Pourquoi est-il au fond si difficile de mener des négociations collectives en France, par rapport à la situation qui prévaut en Allemagne et, a fortiori, dans les pays scandinaves ? Cette question a paru importante aux membres du groupe de travail. Parfois, cela est dû à des raisons culturelles. C'est le point que nous avons traité en premier. Je déplore que cela soit passé inaperçu aux yeux des commentateurs, qui se sont par exemple davantage attardés sur la proposition de faire prévaloir l'accord d'entreprise sur l'accord de branche. Pourtant, nous voulions justement que ce point ne soit pas mis sous le boisseau, mais réfléchir au contraire à un problème assez profond, qui se formule en termes de confiance, de loyauté, de méthode et de formation… Autant de questions qui apparaissent importantes si vous discutez avec les négociateurs.

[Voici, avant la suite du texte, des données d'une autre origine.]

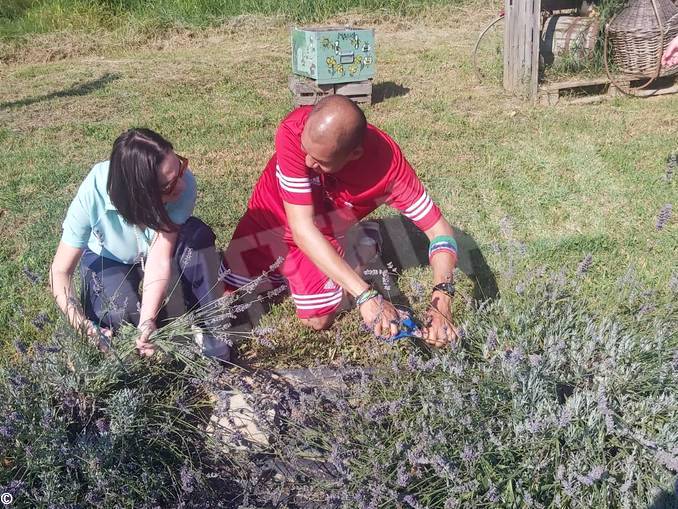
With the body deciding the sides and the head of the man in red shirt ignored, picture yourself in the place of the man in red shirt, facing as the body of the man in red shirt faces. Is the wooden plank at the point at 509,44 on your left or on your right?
on your left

Il est courant – c'est même, dans la presse, un « marronnier » – de rejeter sur les syndicats la faute d'un échec de la négociation collective. Certes, il y aurait beaucoup à dire à ce sujet, s'agissant notamment de leur manque d'attractivité pour les jeunes générations ; leurs négociateurs appartiennent souvent à la tranche d'âge des seniors. Mais je relève aussi de grosses difficultés du côté des entreprises et du monde patronal. Les directeurs des ressources humaines n'ont souvent pas de place au sein du comité exécutif des groupes, car le dialogue social n'est pas considéré comme un sujet central. Peu présents, ils n'apparaissent que pour des raisons liées à l'efficacité du management. Dans la réflexion sur la stratégie, la négociation collective et le dialogue social ne sont pas déterminants. Du côté des entreprises moyennes, confrontées à des problèmes de commande ou même de survie, les experts en stratégie qui les conseillent ne sont pas concentrés sur la négociation, comme la consultation de leurs sites internet suffirait à vous en convaincre.
Nous insistons également sur la structuration ou restructuration des branches, sujet prioritaire pour le Gouvernement. En mettant à part les conventions agricoles, on compte quelque 750 branches… À côté de grandes branches, telles la chimie ou la métallurgie, il y a des micro-branches, comme celle des guides amazoniens. Entre ces deux extrêmes, on trouve de nombreuses branches qui ne disposent pas de l'expertise nécessaire, notamment du côté patronal, pour négocier sur des sujets comme l'égalité entre les hommes et les femmes, les qualifications ou l'épargne salariale…
Mais l'administration et les pouvoirs publics sont aussi en cause. À partir d'une loi qui veut renvoyer au dialogue social, l'Assemblée nationale, le Conseil d'État et le Conseil constitutionnel, habités par une certaine idée de la sécurité juridique et des relations sociales, ajoutent des normes supplémentaires, qui sont autant de verrous, loin de l'intention initiale. Ce système, qui s'est généralisé, crée en France un climat qui n'est pas favorable à la négociation. Rien n'y changerait si l'on supprimait 2 000 pages du code du travail, puisque les raisons culturelles subsisteraient. Loin de vouloir jouer au technocrate, je veux donc défendre une position dénuée de préjugés, qui est le fruit de mon expérience.